> Texte fourni
+ + + + +

Mais les prises de position et les promesses sur de telles questions ne sont pas l'essentiel, parce que les citoyens de @ sont appelés à voter sur toutes les lois et décisions importantes par l'intermédiaire du référendum, quand ce n'est pas même par leurs propres initiatives populaires où ils proposent eux-mêmes des lois. C'est pourquoi les candidats ne proposent pas tant des programmes, qu'on ne leur demande pas, mais, comme je vous le disais, une position politique. Ils indiquent quels sont les objets qui les intéressent, comment ils les envisagent, dans quel sens ils désirent infléchir la politique du pays, sur quel genre de questions ils insistent, quelles valeurs leur importent, et ainsi de suite. Et comme il est possible de se représenter, pour ceux qui ont déjà été membres du parlement, l'ensemble de leurs interventions est disponible dans leur dossier, accessible à tous sur internet, et il joue un rôle très important pour le choix des citoyens, dans un sens positif et négatif d'ailleurs. On voit que les candidats ont un dossier composé de deux parties, l'une dépendant d'eux-mêmes, et l'autre étant automatiquement constituée par l'administration, selon des règles précises. Les @ accordent beaucoup d'importance à l'existence de cette seconde partie du dossier, qui leur permet de juger les candidats en fonction de leurs actes aussi bien que de leurs idées. D'ailleurs on trouve fréquemment dans la partie personnelle, si je peux dire, du dossier, des réflexions critiques sur certains aspects du dossier public, soit pour expliquer comment le candidat estime qu'il avait mal vu le problème à l'époque, et comment il le voit aujourd'hui, soit pour montrer comment il prendrait une autre position différente aujourd'hui parce que la situation a changé. Il faut dire que, pour nous, les spécialistes de la politique de @, ces réflexions critiques sont extrêmement précieuses, parce qu'elles nous permettent d'entrer dans les manières de voir des citoyens de @ sur une très grande quantité de sujets qu'il nous serait très difficile de comprendre sinon, et dont même nous n'aurions souvent aucune idée.

+ + + + +

> Enregistrements fournis
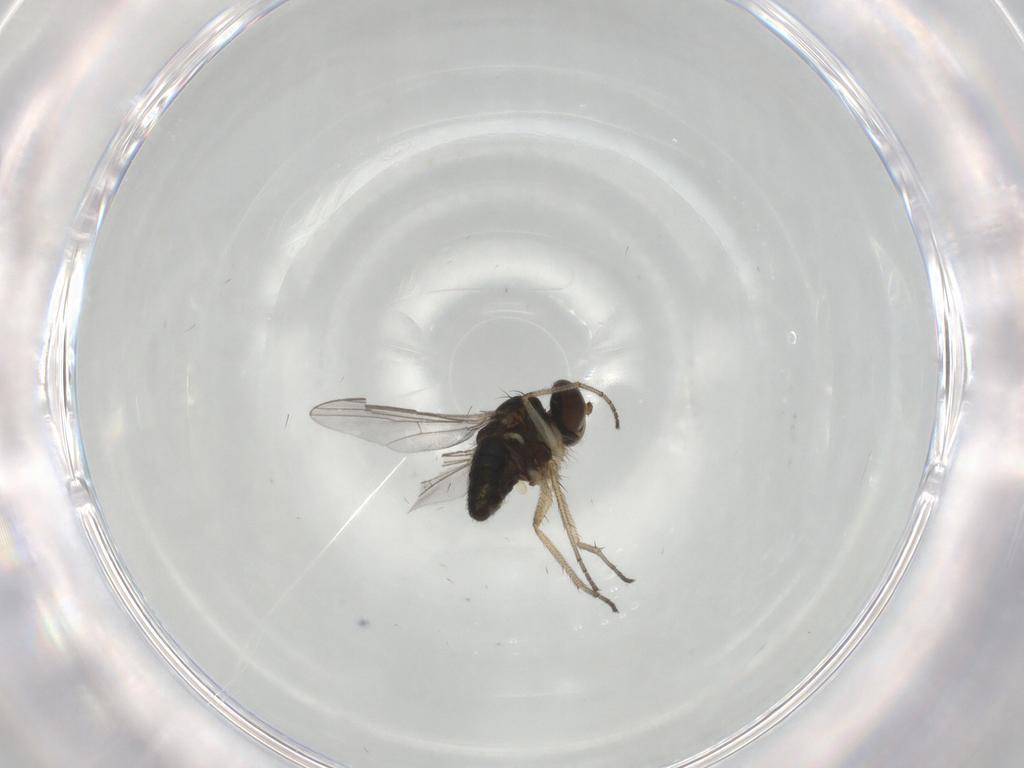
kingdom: Animalia
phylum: Arthropoda
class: Insecta
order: Diptera
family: Dolichopodidae
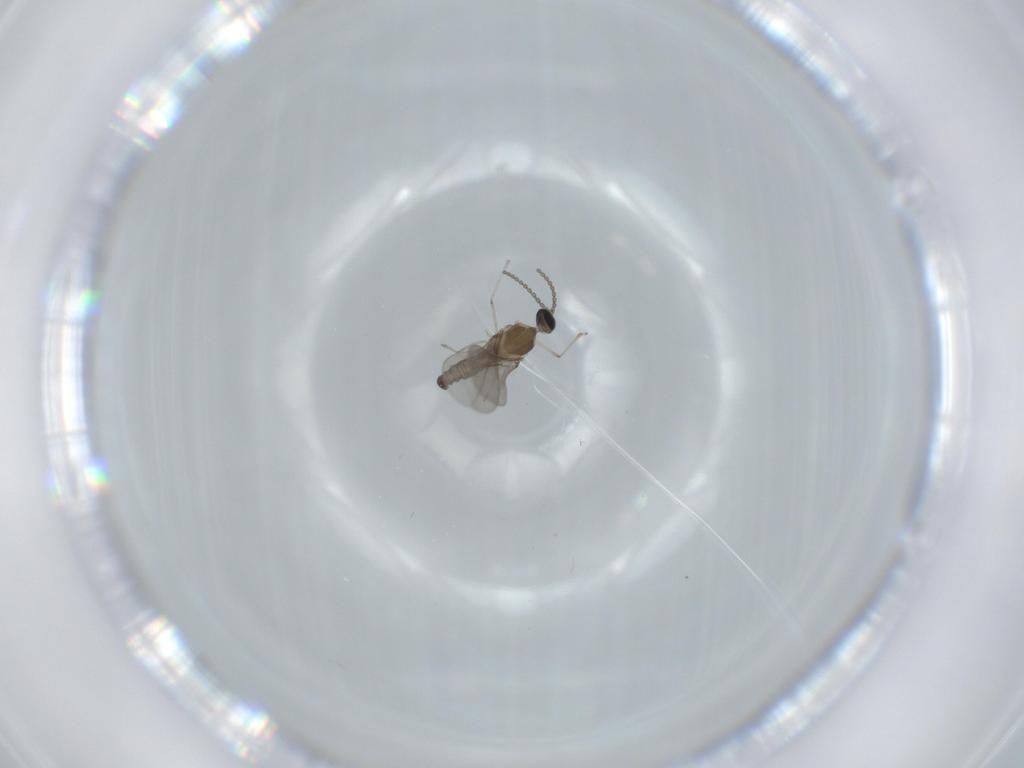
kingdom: Animalia
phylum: Arthropoda
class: Insecta
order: Diptera
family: Cecidomyiidae
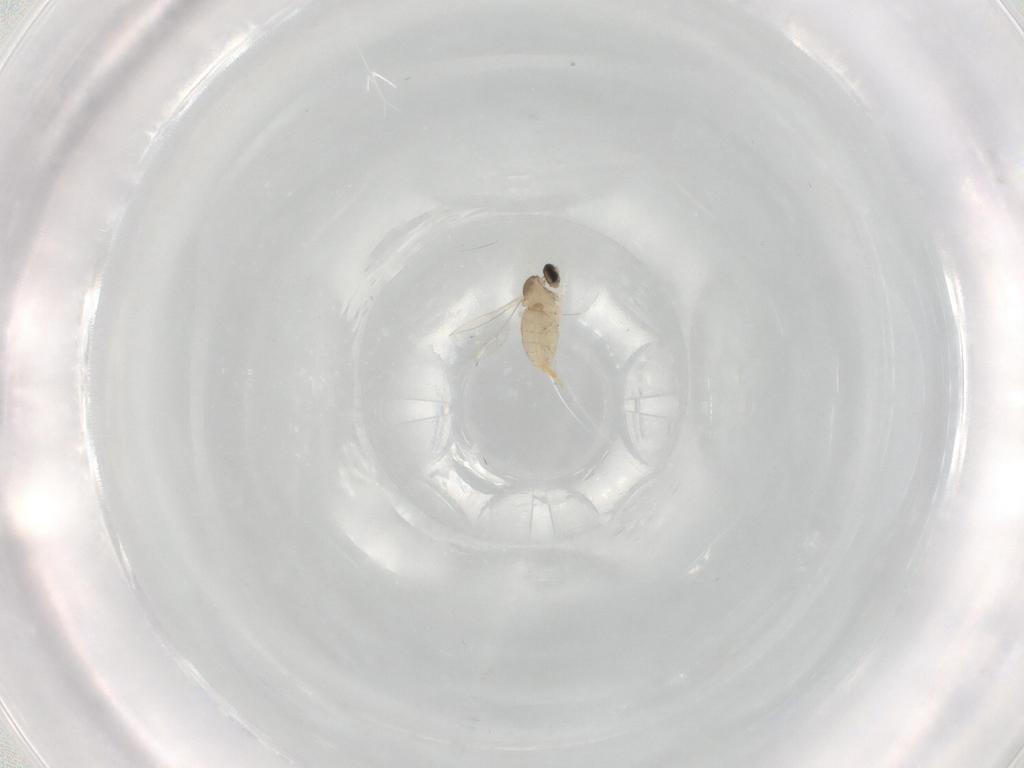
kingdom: Animalia
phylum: Arthropoda
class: Insecta
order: Diptera
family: Cecidomyiidae
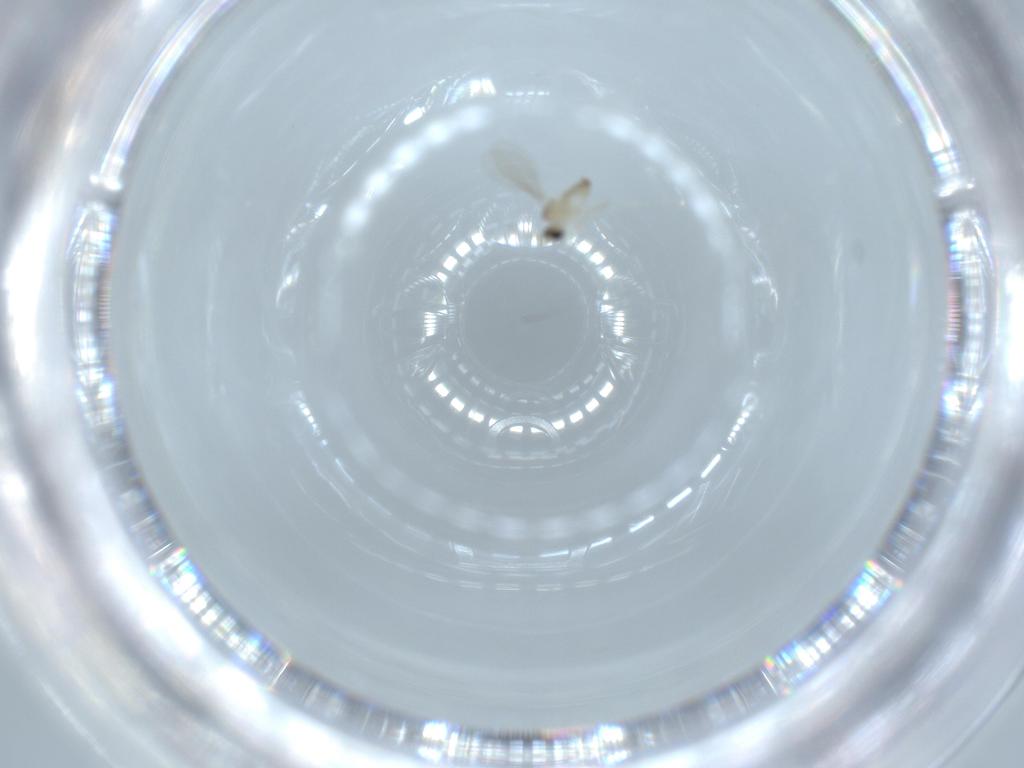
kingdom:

+ + + + +

> Tâches proposées
**a)** Selon le texte, de combien de parties se compose le dossier des candidats, et d'où vient chacune ?
**b)** Réécrivez tous les enregistrements en remplaçant « family » par « famille », sans rien modifier d'autre et sans reprendre les images.
Ces enregistrements n'ont aucun rapport avec le texte.

> Les réponses
**a)** De deux parties : l'une dépend des candidats eux-mêmes, l'autre est constituée automatiquement par l'administration.

**b)**
kingdom: Animalia
phylum: Arthropoda
class: Insecta
order: Diptera
famille: Dolichopodidae
kingdom: Animalia
phylum: Arthropoda
class: Insecta
order: Diptera
famille: Cecidomyiidae
kingdom: Animalia
phylum: Arthropoda
class: Insecta
order: Diptera
famille: Cecidomyiidae
kingdom:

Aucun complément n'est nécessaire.